63. Diana-Pemburu Badai

1.6K 397 46
                                    

Met hari Senin!

Senangnya eike bisa inget apdet di tengah riweuhnya dunia nyata. So, yang kangen Diana-Tyo, merapat.

Buat kalian yang udah nungguin cerita baru, eike bakal dongengin kalian di podcast Aku Yang Berharga di Spotify. Hari ini, ya, jam 5 sore.

Now, enjoy.

BAGIAN ENAM PULUH TIGA: DIANA-PEMBURU BADAI

Kusno terguling dengan wajah babak belur dan luka di sana-sini. Dia berteriak marah, kesakitan, sekaligus frustrasi, karena apa pun yang dilakukannya, ikatan di kaki dan tangannya tidak lepas juga. Darah mengucur dari lubang hidung dan juga mulutnya, sedangkan bagian kepalanya bocor, mengalirkan darah yang menutupi matanya. Membuat pandangannya buram, dan itu semua karena kemarahan Diana yang brutal. Dia menendang, memukulinya dengan sebatang sapu yang sudah patah sambil berteriak-teriak, memakinya dengan berbagai perkataan kasar, menunjukkan sebesar apa kebenciannya.

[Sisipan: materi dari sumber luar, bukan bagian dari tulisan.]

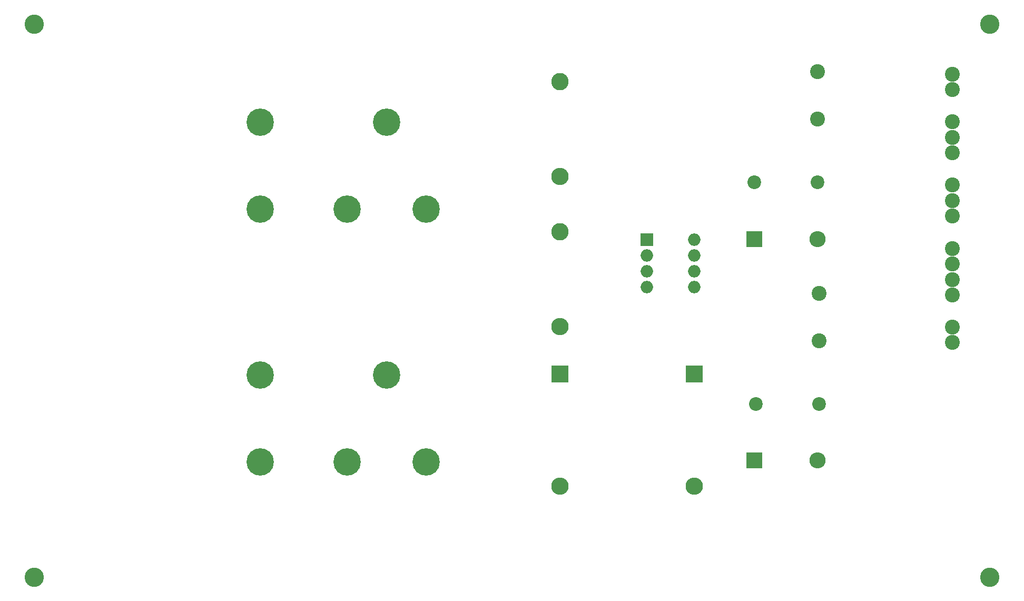
<source format=gbr>
G04 #@! TF.GenerationSoftware,KiCad,Pcbnew,(5.1.4)-1*
G04 #@! TF.CreationDate,2019-09-08T23:44:08+01:00*
G04 #@! TF.ProjectId,lightsBoard,6c696768-7473-4426-9f61-72642e6b6963,rev?*
G04 #@! TF.SameCoordinates,Original*
G04 #@! TF.FileFunction,Soldermask,Top*
G04 #@! TF.FilePolarity,Negative*
%FSLAX46Y46*%
G04 Gerber Fmt 4.6, Leading zero omitted, Abs format (unit mm)*
G04 Created by KiCad (PCBNEW (5.1.4)-1) date 2019-09-08 23:44:08*
%MOMM*%
%LPD*%
G04 APERTURE LIST*
%ADD10C,3.100000*%
%ADD11R,2.800000X2.800000*%
%ADD12O,2.800000X2.800000*%
%ADD13O,2.600000X2.600000*%
%ADD14R,2.600000X2.600000*%
%ADD15C,2.400000*%
%ADD16C,2.800000*%
%ADD17R,2.000000X2.000000*%
%ADD18O,2.000000X2.000000*%
%ADD19C,4.400500*%
%ADD20C,2.200000*%
G04 APERTURE END LIST*
D10*
X58600000Y-139450000D03*
X58600000Y-50550000D03*
X212240000Y-139450000D03*
X212240000Y-50550000D03*
D11*
X143091000Y-106830000D03*
D12*
X143091000Y-124830000D03*
D11*
X164681000Y-106830000D03*
D12*
X164681000Y-124830000D03*
D13*
X184493000Y-85113000D03*
D14*
X174333000Y-85113000D03*
X174333000Y-120673000D03*
D13*
X184493000Y-120673000D03*
D15*
X206210000Y-61110000D03*
X206210000Y-58610000D03*
X206210000Y-71270000D03*
X206210000Y-68770000D03*
X206210000Y-66270000D03*
X206210000Y-76430000D03*
X206210000Y-78930000D03*
X206210000Y-81430000D03*
X206210000Y-94130000D03*
X206210000Y-91630000D03*
X206210000Y-89130000D03*
X206210000Y-86630000D03*
X206210000Y-99250000D03*
X206210000Y-101750000D03*
D12*
X143091000Y-75080000D03*
D16*
X143091000Y-59840000D03*
X143091000Y-83970000D03*
D12*
X143091000Y-99210000D03*
D17*
X157061000Y-85240000D03*
D18*
X164681000Y-92860000D03*
X157061000Y-87780000D03*
X164681000Y-90320000D03*
X157061000Y-90320000D03*
X164681000Y-87780000D03*
X157061000Y-92860000D03*
X164681000Y-85240000D03*
D19*
X94958000Y-66317000D03*
X115278000Y-66317000D03*
X94958000Y-80287000D03*
X108928000Y-80287000D03*
X121628000Y-80287000D03*
X94958000Y-106957000D03*
X115278000Y-106957000D03*
X94958000Y-120927000D03*
X108928000Y-120927000D03*
X121628000Y-120927000D03*
D15*
X184493000Y-58189000D03*
X184493000Y-65809000D03*
D20*
X184493000Y-75969000D03*
X174333000Y-75969000D03*
X174587000Y-111656000D03*
X184747000Y-111656000D03*
D15*
X184747000Y-101496000D03*
X184747000Y-93876000D03*
M02*

</source>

“Beraninya lo ngomong sama gue setelah nyelakain bokap dan nyokap gue? Beraninya lo kasih lihat muka lo yang enggak lebih bagus dari tai! Mati lo!” Sekali lagi tendangan menghantam perut Kusno, membuatnya hampir muntah dan berpikir kalau hidupnya mungkin akan berakhir sekarang.

“Didi … kamu enggak mau Om mati, Di. Kamu bakalan dipenjara.” Dia memohon. Melontarkan makian dan membalas kata-kata kasar Diana sudah sejak tadi dilakukannya, tapi tidak berguna sama sekali. Gadis itu kesetanan, jelas bertekad untuk mencelakainya.

Diana meludah. “Kata siapa? Sejak delapan tahun lalu, gue ngebayangin lo mati setiap hari, tau? Gue bangun setiap pagi sambil ngarepin bisa ngiris-ngiris daging lo jadi serpihan kecil-kecil, dan kalo sekarang gue punya kesempatan, kenapa enggak gue kerjain?” tanyanya sambil tertawa sadis. “Lo bunuh bokap gue, bikin nyokap gue koma, kenapa gue enggak boleh bunuh lo?”

Kusno berusaha membuka matanya. “Didi … itu bukan….”

“Jangan ngeles, bangsat! Gue tahu dan gue punya bukti. Tinggal nunggu waktu sebelum lo dan bekingan lo diseret semua ke penjara.”

“Didi….”

“Jangan manggil gue dengan nama itu, mulut lo busuk!”

Kusno terdiam, memutar otak setengah mati, berusaha mencari jalan keluar dan kemungkinan selamat dari perempuan yang kesetanan ini. Sialnya, saat dia membawa Diana ke tempat ini, semua karyawan dan pembantu rumah tangga disuruhnya pergi untuk menghindari saksi. Sekarang, jebakannya malah berbalik, senjata makan tuan.

Saat itu Kusno merasa kalau Diana mundur, sedikit menjaga jarak darinya. Lalu dia mendengar bunyi logam bergesekan, menimbulkan perasaan merinding. Susah payah dia membuka mata, tepat saat Diana berbalik dan kembali memegang pisau besar yang tadi sempat ditaruhnya. Kusno tergagap.

“Mau apa?” tanyanya panik.

Diana tersenyum. “Lo tahu apa yang paling gue pengen kerjain kalau punya kesempatan kayak gini?” Dia balik bertanya.

Kusno menggeleng-geleng.

Diana sedikit merengut imut. “Gue sering ngebayangin lo mati di tangan gue, sering juga, gue ngebayangin mutilasi lo kecil-kecil sampe enggak ada siapa pun yang bisa ngenalin lo lagi. Tapi gue pikir, keenakan banget kalo kayak gitu? Dosa lo tuh kebanyakan dan enggak bisa ditebus dengan mati. Jadi, gue akan bikin lo bayar semua yang udah lo kerjain dengan cara paling tepat.”

“Kamu mau apa?!” teriak Kusno sambil menyemburkan darah dari mulutnya.

Diana tersenyum manis. “Lo pernah niat merkosa gue, kan? Gue akan balas lo sambil berbuat baik pada semua perempuan di dunia dengan … ngebiri lo.”